The line with "thumb cmc: (15, 449)", the line with "ring tip: (404, 628)", and all lines between them in the material below: return these exactly, and no others.
□ □ □
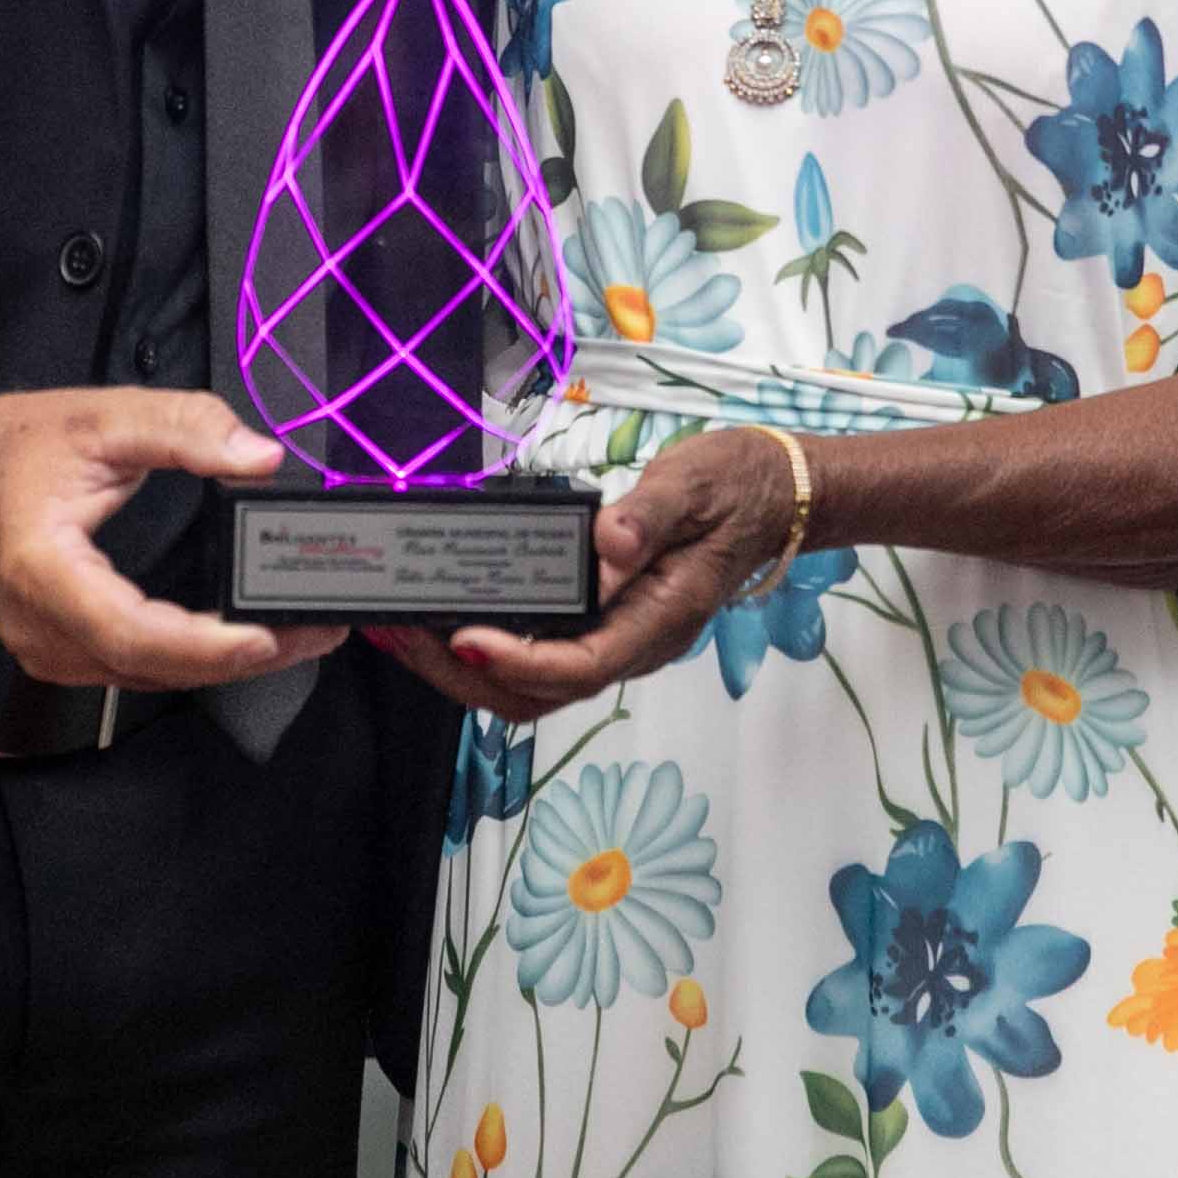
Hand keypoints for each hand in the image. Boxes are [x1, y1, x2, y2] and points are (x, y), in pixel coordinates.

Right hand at [0, 387, 343, 692]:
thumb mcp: (101, 417)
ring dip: (225, 662)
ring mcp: (48, 650)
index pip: (129, 629)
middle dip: (240, 657)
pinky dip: (192, 658)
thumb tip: (260, 456)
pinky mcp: (62, 653)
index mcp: (42, 571)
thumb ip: (184, 427)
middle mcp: (40, 628)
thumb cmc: (15, 449)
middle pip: (151, 665)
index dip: (201, 643)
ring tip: (299, 635)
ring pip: (148, 676)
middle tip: (318, 630)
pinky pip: (135, 668)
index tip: (264, 634)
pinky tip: (241, 640)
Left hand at [422, 427, 796, 718]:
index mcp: (660, 619)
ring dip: (463, 668)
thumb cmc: (738, 486)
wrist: (776, 495)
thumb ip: (650, 516)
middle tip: (402, 633)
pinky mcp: (601, 622)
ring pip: (531, 686)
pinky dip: (484, 645)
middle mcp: (634, 643)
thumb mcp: (696, 483)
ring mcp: (617, 638)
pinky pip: (537, 654)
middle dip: (464, 675)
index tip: (463, 635)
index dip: (517, 660)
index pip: (580, 665)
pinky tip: (443, 613)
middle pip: (539, 694)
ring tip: (404, 628)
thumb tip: (607, 546)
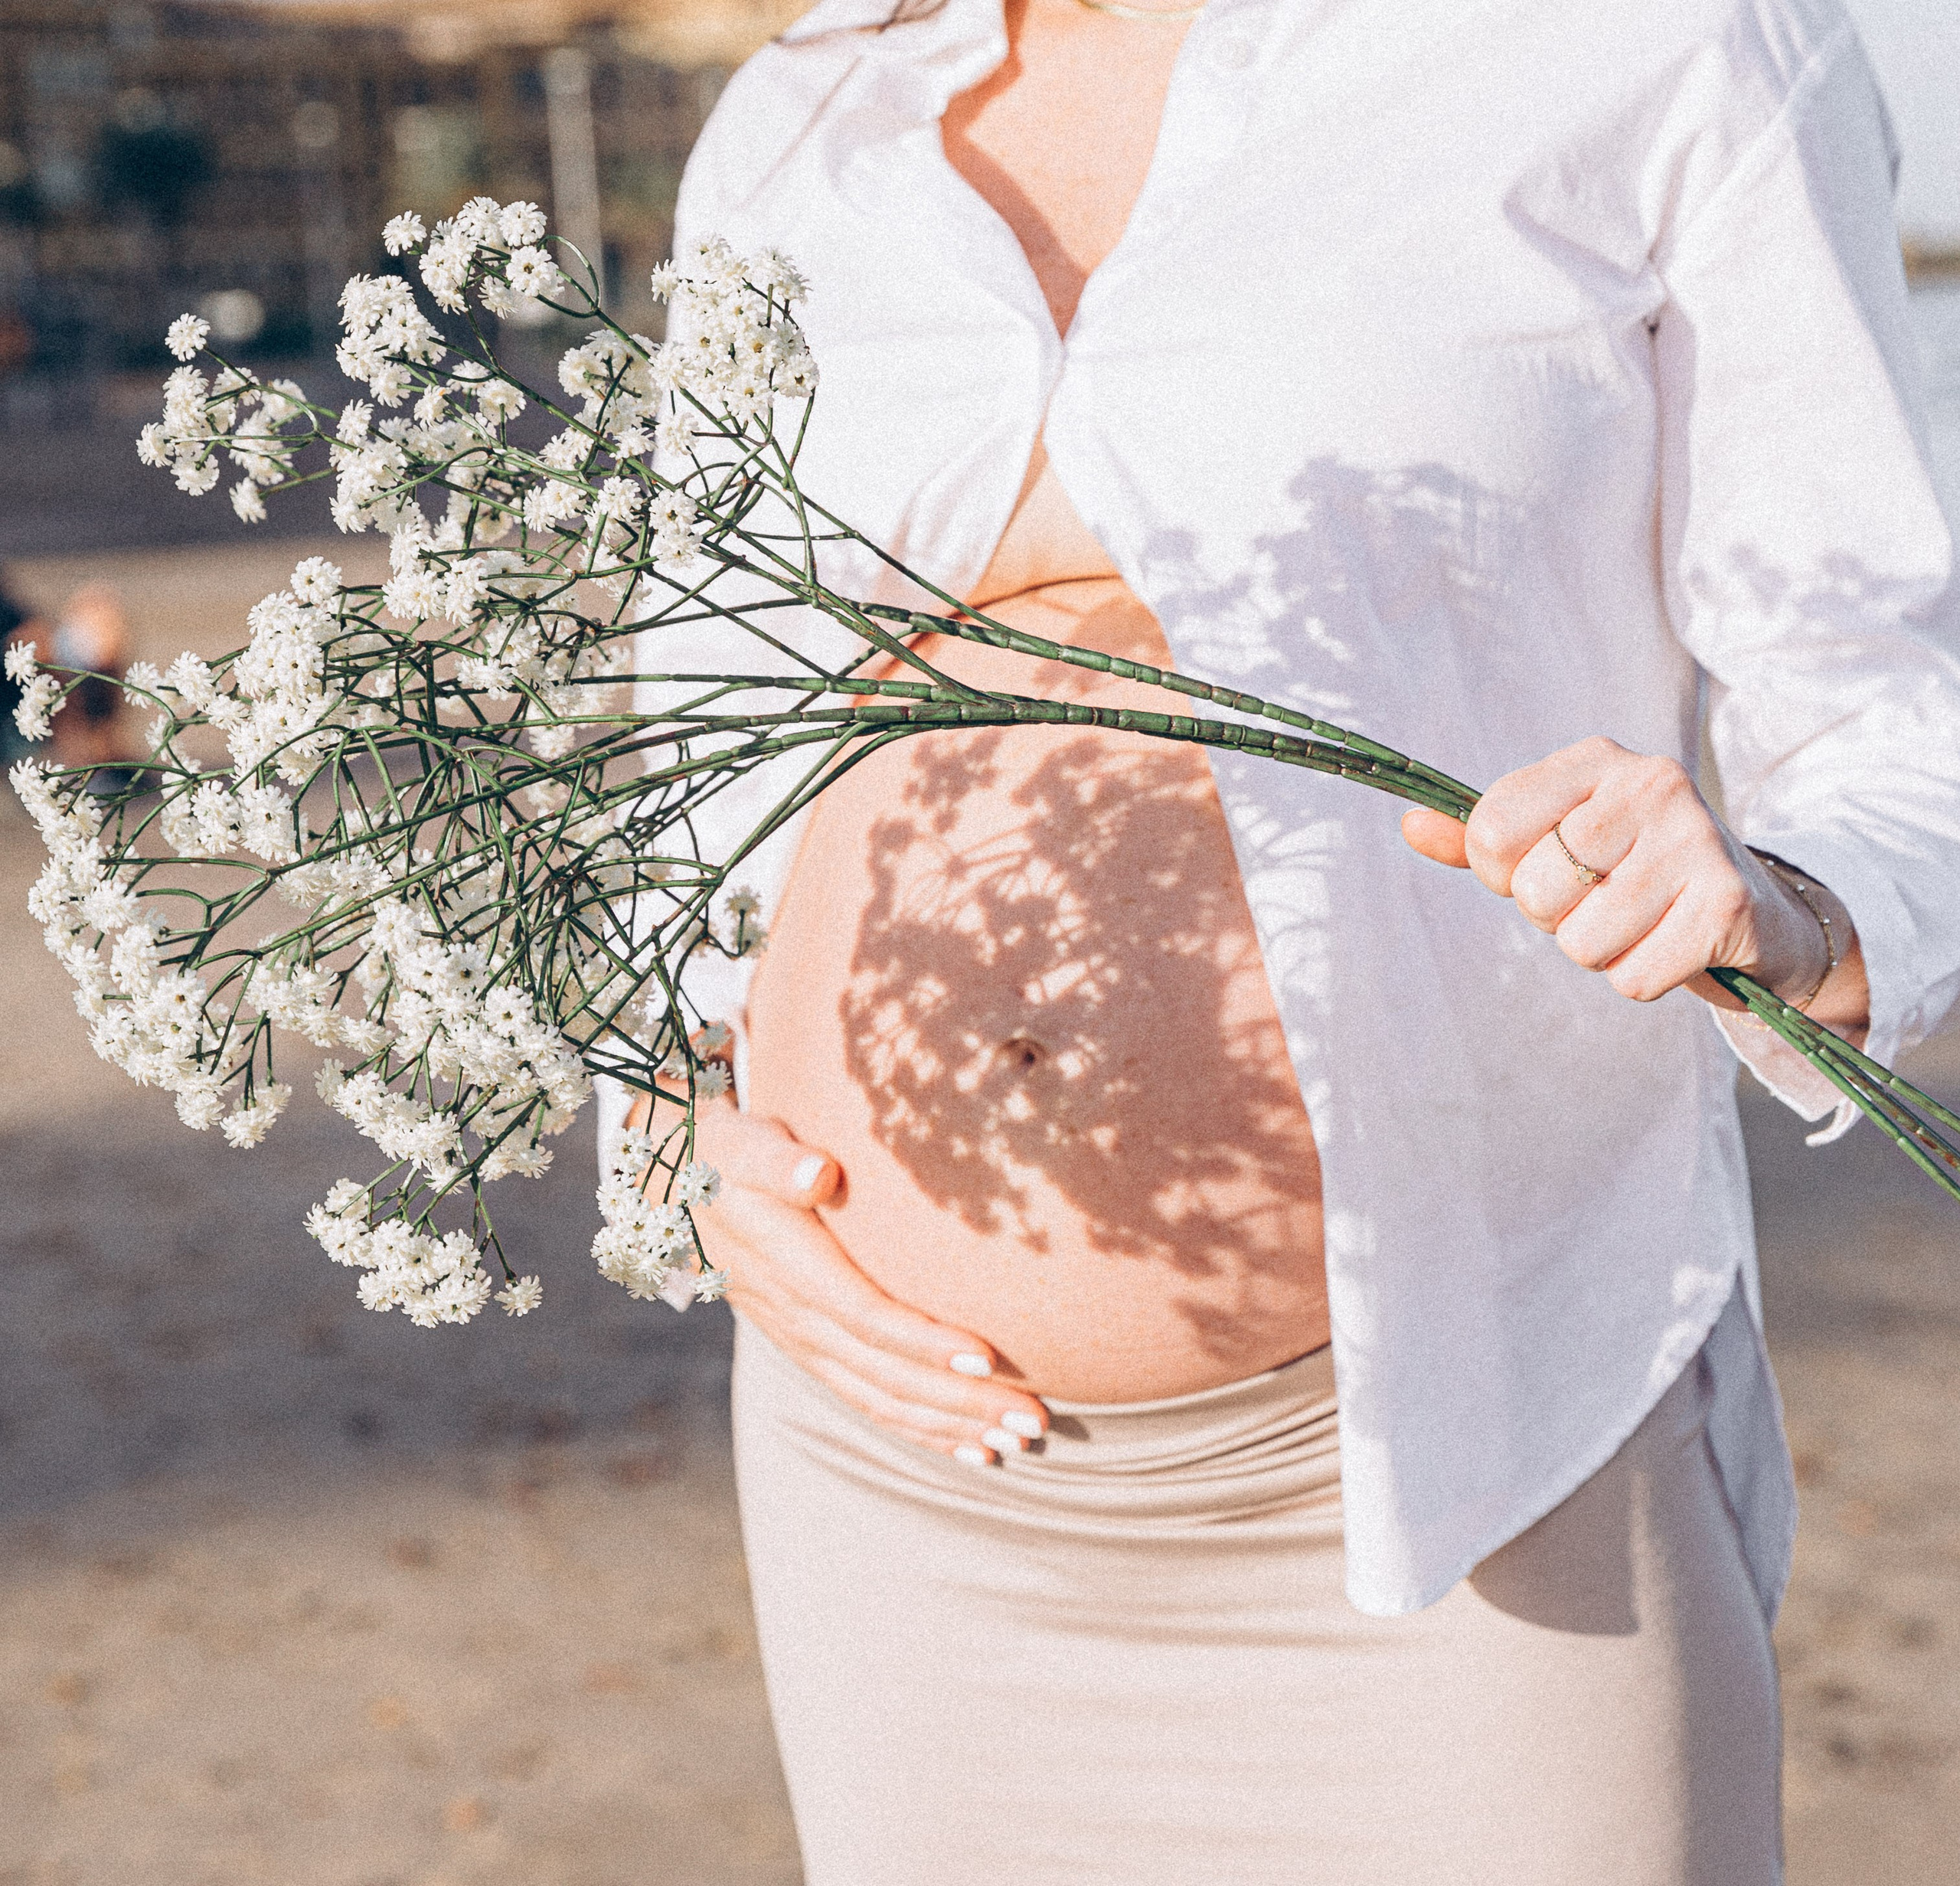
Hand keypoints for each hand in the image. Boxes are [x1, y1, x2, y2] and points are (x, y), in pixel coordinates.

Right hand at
□ □ □
# [Solution to this problem]
thumb cmc: (15, 449)
middle pip: (151, 665)
index dip: (201, 643)
ring tip: (299, 635)
ring pip: (148, 676)
middle tip: (318, 630)
pinky pip: (135, 668)
index tip: (264, 634)
pinky tip: (241, 640)
Left hand at [422, 427, 796, 718]:
index mcp: (660, 619)
ring dip: (463, 668)
thumb cmc: (738, 486)
wrist: (776, 495)
thumb ip: (650, 516)
middle tip: (402, 633)
pinky mcp: (601, 622)
ring pip: (531, 686)
pinky dip: (484, 645)
middle mcp: (634, 643)
thumb mcp: (696, 483)
ring mcp: (617, 638)
pinky pip: (537, 654)
middle dip: (464, 675)
index tip: (463, 635)
index dip: (517, 660)
index pip: (580, 665)
pinky tip: (443, 613)
middle pip: (539, 694)
ring tip: (404, 628)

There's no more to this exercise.